Nine and a Half Mystics
- Authors: Herbert Weiner
- Language: English
- Subject: religion, mysticism
- Publisher: Collier Books
- Publication date: 1969

= Nine and a Half Mystics =

Nine and a Half Mystics: The Kabbala Today is a 1969 book on Jewish mysticism by Rabbi Herbert Weiner. The book includes interviews with a number of Jewish mystics and scholars, as well as the author's encounters with various Jewish groups practicing who incorporate mysticism in their religious practice.

==Nine and a Half Mystics==
Nine and a Half Mystics explores themes on Kabbalah and Jewish mysticism as well as those Jewish groups where the mystical tradition is active.

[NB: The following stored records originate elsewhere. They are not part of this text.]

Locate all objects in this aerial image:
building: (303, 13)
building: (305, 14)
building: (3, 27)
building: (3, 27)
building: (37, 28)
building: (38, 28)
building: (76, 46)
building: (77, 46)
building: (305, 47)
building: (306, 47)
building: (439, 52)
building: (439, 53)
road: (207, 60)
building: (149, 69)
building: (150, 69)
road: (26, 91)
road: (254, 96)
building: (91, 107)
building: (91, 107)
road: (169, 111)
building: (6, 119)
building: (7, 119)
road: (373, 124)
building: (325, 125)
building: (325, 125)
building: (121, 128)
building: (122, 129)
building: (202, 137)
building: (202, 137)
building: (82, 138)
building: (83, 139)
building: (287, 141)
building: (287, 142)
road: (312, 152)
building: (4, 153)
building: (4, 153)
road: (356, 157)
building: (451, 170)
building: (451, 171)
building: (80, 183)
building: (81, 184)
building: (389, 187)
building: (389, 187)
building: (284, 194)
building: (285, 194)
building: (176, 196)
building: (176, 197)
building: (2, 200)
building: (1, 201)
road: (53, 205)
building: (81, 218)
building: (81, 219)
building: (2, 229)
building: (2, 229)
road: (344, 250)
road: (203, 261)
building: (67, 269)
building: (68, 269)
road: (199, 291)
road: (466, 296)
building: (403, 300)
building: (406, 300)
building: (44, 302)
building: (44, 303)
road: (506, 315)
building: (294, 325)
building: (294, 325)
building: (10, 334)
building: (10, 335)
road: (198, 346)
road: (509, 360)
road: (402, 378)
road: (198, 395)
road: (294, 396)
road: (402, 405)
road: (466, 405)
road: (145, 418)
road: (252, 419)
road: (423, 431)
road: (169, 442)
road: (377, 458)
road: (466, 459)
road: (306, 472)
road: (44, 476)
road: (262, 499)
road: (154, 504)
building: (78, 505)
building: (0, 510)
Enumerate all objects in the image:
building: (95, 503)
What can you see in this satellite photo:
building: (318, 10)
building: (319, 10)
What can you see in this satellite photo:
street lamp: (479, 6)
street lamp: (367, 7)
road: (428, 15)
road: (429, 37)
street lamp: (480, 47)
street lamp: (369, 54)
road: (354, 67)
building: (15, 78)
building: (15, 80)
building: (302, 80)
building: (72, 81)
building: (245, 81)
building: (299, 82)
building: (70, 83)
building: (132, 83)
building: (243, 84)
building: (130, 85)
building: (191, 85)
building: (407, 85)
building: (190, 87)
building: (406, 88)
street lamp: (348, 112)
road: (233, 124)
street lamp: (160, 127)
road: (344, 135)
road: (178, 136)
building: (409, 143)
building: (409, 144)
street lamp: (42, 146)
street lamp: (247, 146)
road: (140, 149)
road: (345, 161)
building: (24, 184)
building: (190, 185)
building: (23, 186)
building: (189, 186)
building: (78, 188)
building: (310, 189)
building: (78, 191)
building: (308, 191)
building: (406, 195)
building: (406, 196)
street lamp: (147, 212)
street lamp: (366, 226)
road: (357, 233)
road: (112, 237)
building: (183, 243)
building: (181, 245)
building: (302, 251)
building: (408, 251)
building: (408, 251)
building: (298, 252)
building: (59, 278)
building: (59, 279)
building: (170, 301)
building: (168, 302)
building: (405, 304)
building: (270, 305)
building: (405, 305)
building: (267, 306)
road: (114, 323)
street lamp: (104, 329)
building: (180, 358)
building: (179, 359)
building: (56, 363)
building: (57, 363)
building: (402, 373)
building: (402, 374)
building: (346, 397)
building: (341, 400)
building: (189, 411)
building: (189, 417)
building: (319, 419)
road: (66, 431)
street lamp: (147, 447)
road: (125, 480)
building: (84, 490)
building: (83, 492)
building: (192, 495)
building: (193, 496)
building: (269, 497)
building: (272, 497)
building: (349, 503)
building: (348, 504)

Weiner, a Reform rabbi, based the book on his travels to various Jewish communities in his search for Jewish mysticism. For many American Jews, Weiner's work was their first exposure to the Jewish mystical tradition.

== Interviews ==
Nine and a Half Mystics includes a number of interviews with Jewish mystics and scholars including:
- Rabbi Menachem Mendel Schneerson, the Lubavitcher Rebbe
- Dr. Gershom Sholem
- Dr. Martin Buber
- Rabbi Tzvi Yehuda Kook
- Rabbi Adin Steinsaltz
- Rabbi Dovid Cohen, "The Nazir"

==Encounters==
In addition to interviews, Rabbi Weiner also travelled to various Jewish communities where Jewish mysticism is incorporated in religious practice. Weiner visited the Chabad-Lubavitch movement in Brooklyn, the Breslov community in New York and Israel, among others.